Only lines holding "東京都大田区" are wanted; copy each of them from the records below.

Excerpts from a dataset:
>>>>
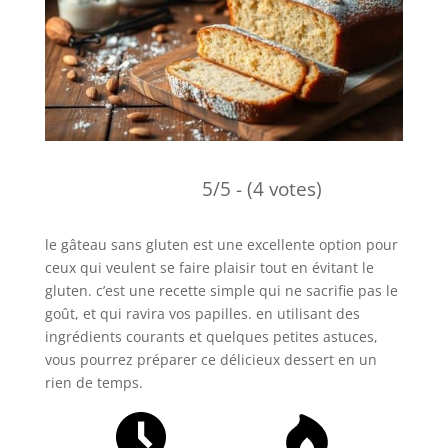
5/5 - (4 votes)
le gâteau sans gluten est une excellente option pour
ceux qui veulent se faire plaisir tout en évitant le
gluten. c’est une recette simple qui ne sacrifie pas le
goût, et qui ravira vos papilles. en utilisant des
ingrédients courants et quelques petites astuces,
vous pourrez préparer ce délicieux dessert en un
rien de temps.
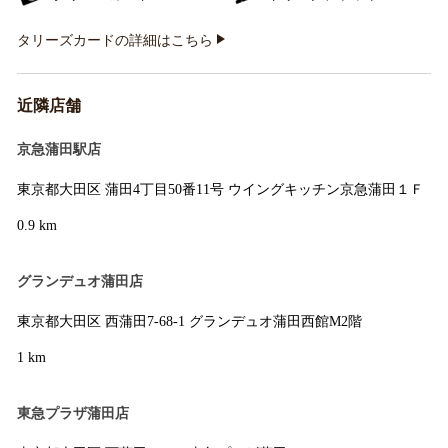
タリーズカードの詳細はこちら
近隣店舗
京急蒲田駅店
東京都大田区 蒲田4丁目50番11号 ウイングキッチン京急蒲田１Ｆ
0.9 km
グランデュオ蒲田店
東京都大田区 西蒲田7-68-1 グランデュオ蒲田西館M2階
1 km
東急プラザ蒲田店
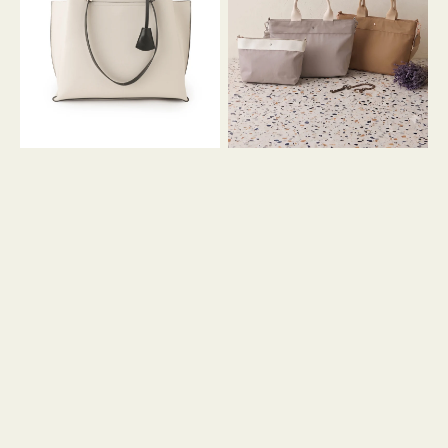
イ
イ
ン
カ
ロ
ラ
ン
ー
フ
オ
ナ
フ
２
ィ
コ
ス
セ
ッ
ト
<<<<
**Solution below:**
東京都大田区 蒲田4丁目50番11号 ウイングキッチン京急蒲田１Ｆ
東京都大田区 西蒲田7-68-1 グランデュオ蒲田西館M2階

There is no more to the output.